The fibers match the blankets used by the monks. No surprise there, I guess.”

  Giorgio stuffed his hands in his pockets and returned his gaze out the window. “And we now know how the killer accessed her room.”

  Swan poked his head into the closet to see the secret door. “Well, well, well. You found it. I wonder how many more of these things are around here. Did you call for Fong?”

  “He should be here soon,” Giorgio confirmed.

  Swan came and stood beside Giorgio at the window. “So, it was a monk.”

  “I didn’t say that, but we have three murders and no connecting motive. I’ve never believed in coincidences, but that may be what we have here.”

  “Not the death of Father O’Leary.”

  “No. I think Poindexter killed Dorman, and O’Leary’s murder had everything to do with whoever killed Mallery Olsen. That’s the reason I think we’re looking for a monk. However, while they all had opportunity, none of them seem to have a motive.”

  The two men stood shoulder to shoulder, staring out the window for a long moment. Finally, Giorgio spoke.

  “I’m going to talk to Father Damian.”

  “I’ll wait here for Fong.”

  “Do me a favor. Call the janitor and ask him about this key.” Giorgio showed him the ornate key Alvira Applebaum had given him. “Describe it and see if he has any idea what it belongs to. We think there’s at least one duplicate. If so, I’d like to know who has it.”

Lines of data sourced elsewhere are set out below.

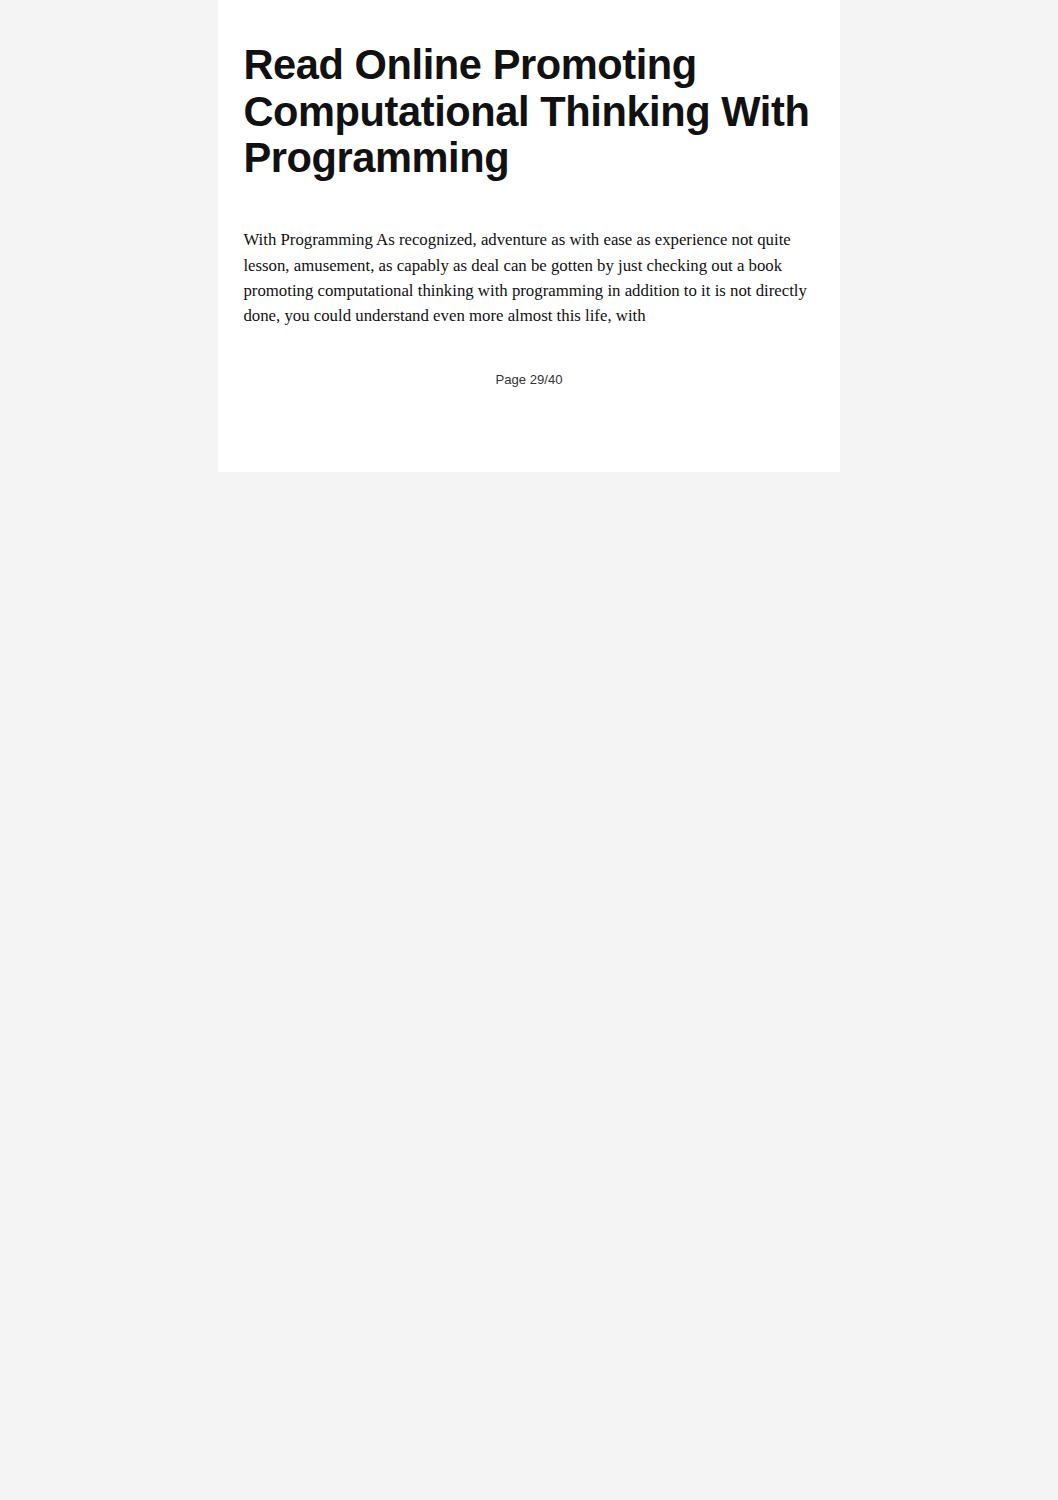Read Online Promoting Computational Thinking With Programming
With Programming As recognized, adventure as with ease as experience not quite lesson, amusement, as capably as deal can be gotten by just checking out a book promoting computational thinking with programming in addition to it is not directly done, you could understand even more almost this life, with
Page 29/40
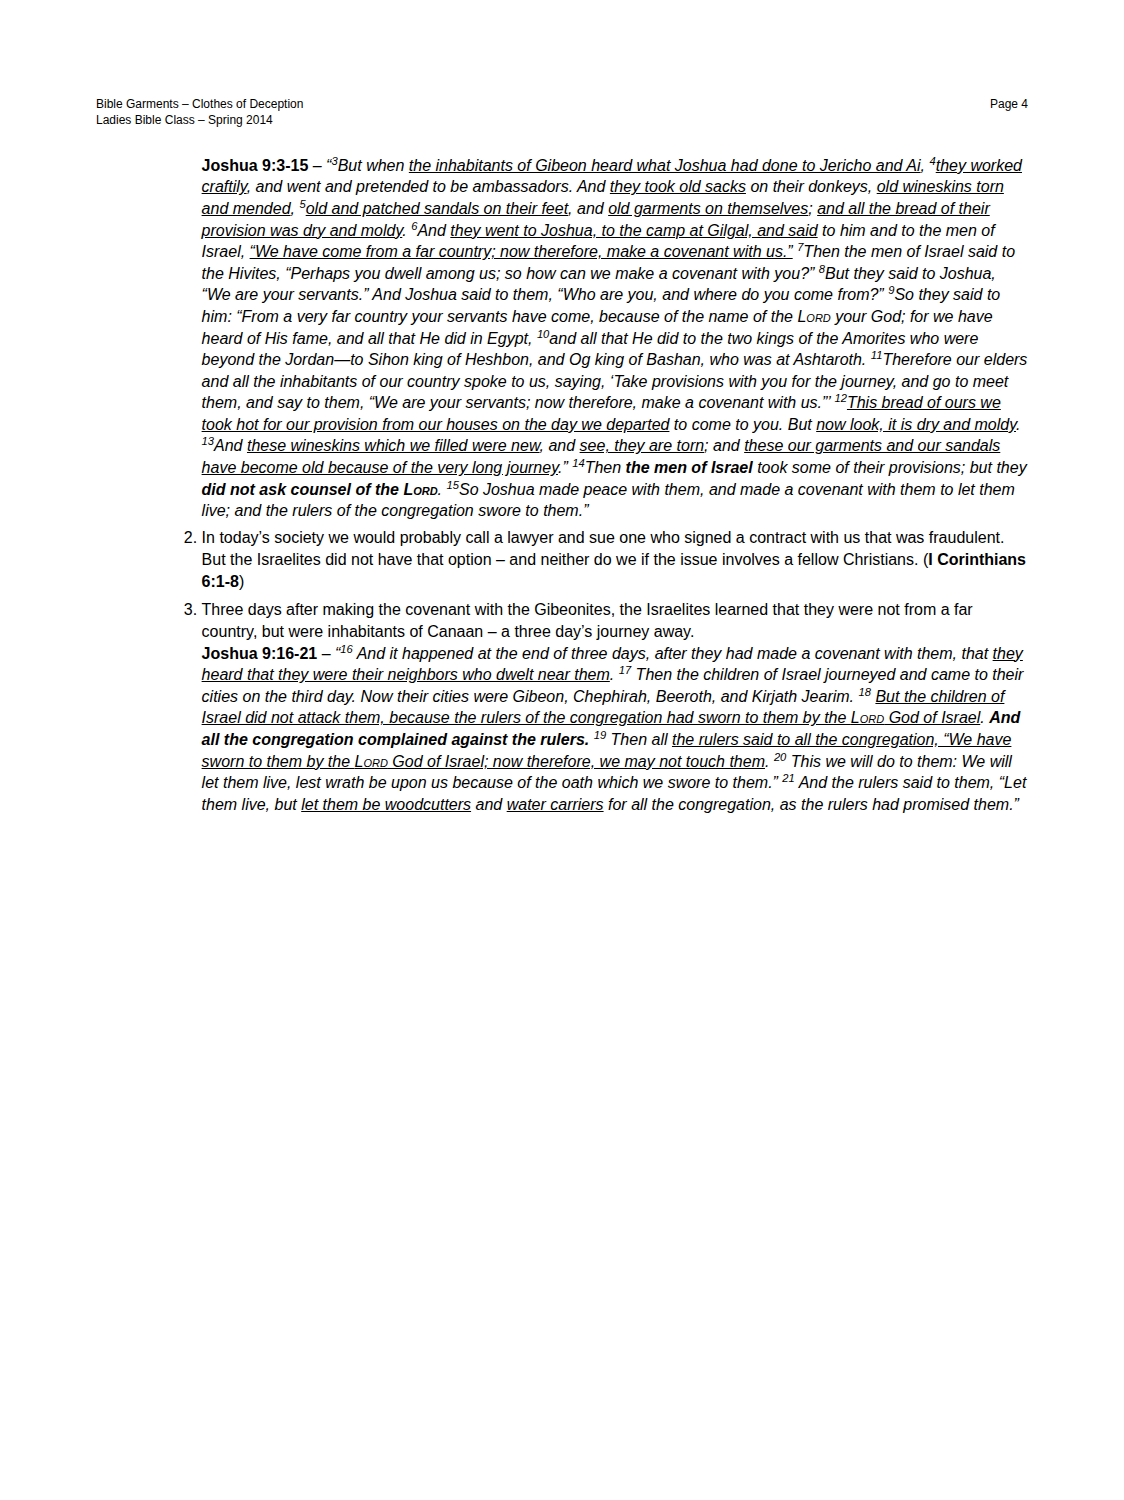Bible Garments – Clothes of Deception
Ladies Bible Class – Spring 2014
Page 4
Joshua 9:3-15 – “3But when the inhabitants of Gibeon heard what Joshua had done to Jericho and Ai, 4they worked craftily, and went and pretended to be ambassadors. And they took old sacks on their donkeys, old wineskins torn and mended, 5old and patched sandals on their feet, and old garments on themselves; and all the bread of their provision was dry and moldy. 6And they went to Joshua, to the camp at Gilgal, and said to him and to the men of Israel, “We have come from a far country; now therefore, make a covenant with us.” 7Then the men of Israel said to the Hivites, “Perhaps you dwell among us; so how can we make a covenant with you?” 8But they said to Joshua, “We are your servants.” And Joshua said to them, “Who are you, and where do you come from?” 9So they said to him: “From a very far country your servants have come, because of the name of the Lord your God; for we have heard of His fame, and all that He did in Egypt, 10and all that He did to the two kings of the Amorites who were beyond the Jordan—to Sihon king of Heshbon, and Og king of Bashan, who was at Ashtaroth. 11Therefore our elders and all the inhabitants of our country spoke to us, saying, ‘Take provisions with you for the journey, and go to meet them, and say to them, “We are your servants; now therefore, make a covenant with us.”’ 12This bread of ours we took hot for our provision from our houses on the day we departed to come to you. But now look, it is dry and moldy. 13And these wineskins which we filled were new, and see, they are torn; and these our garments and our sandals have become old because of the very long journey.” 14Then the men of Israel took some of their provisions; but they did not ask counsel of the Lord. 15So Joshua made peace with them, and made a covenant with them to let them live; and the rulers of the congregation swore to them.”
In today’s society we would probably call a lawyer and sue one who signed a contract with us that was fraudulent. But the Israelites did not have that option – and neither do we if the issue involves a fellow Christians. (I Corinthians 6:1-8)
Three days after making the covenant with the Gibeonites, the Israelites learned that they were not from a far country, but were inhabitants of Canaan – a three day’s journey away.
Joshua 9:16-21 – “16 And it happened at the end of three days, after they had made a covenant with them, that they heard that they were their neighbors who dwelt near them. 17 Then the children of Israel journeyed and came to their cities on the third day. Now their cities were Gibeon, Chephirah, Beeroth, and Kirjath Jearim. 18 But the children of Israel did not attack them, because the rulers of the congregation had sworn to them by the Lord God of Israel. And all the congregation complained against the rulers. 19 Then all the rulers said to all the congregation, “We have sworn to them by the Lord God of Israel; now therefore, we may not touch them. 20 This we will do to them: We will let them live, lest wrath be upon us because of the oath which we swore to them.” 21 And the rulers said to them, “Let them live, but let them be woodcutters and water carriers for all the congregation, as the rulers had promised them.”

  Swan turned the key over in his hand before giving it back to Giorgio. “I’ll see if I can find him. We might be able to get a locksmith to take a look at it too.”

  “Okay, catch up with you later.”

  Father Damian’s bungalow was tucked in a grove of trees directly up the hill from the courtyard pond. It was a small, square building with a tiled roof. Giorgio knocked on the arched door and then stood back and waited. He heard a toilet flush and then a moment later, the door opened and a haggard looking Father Damian appeared.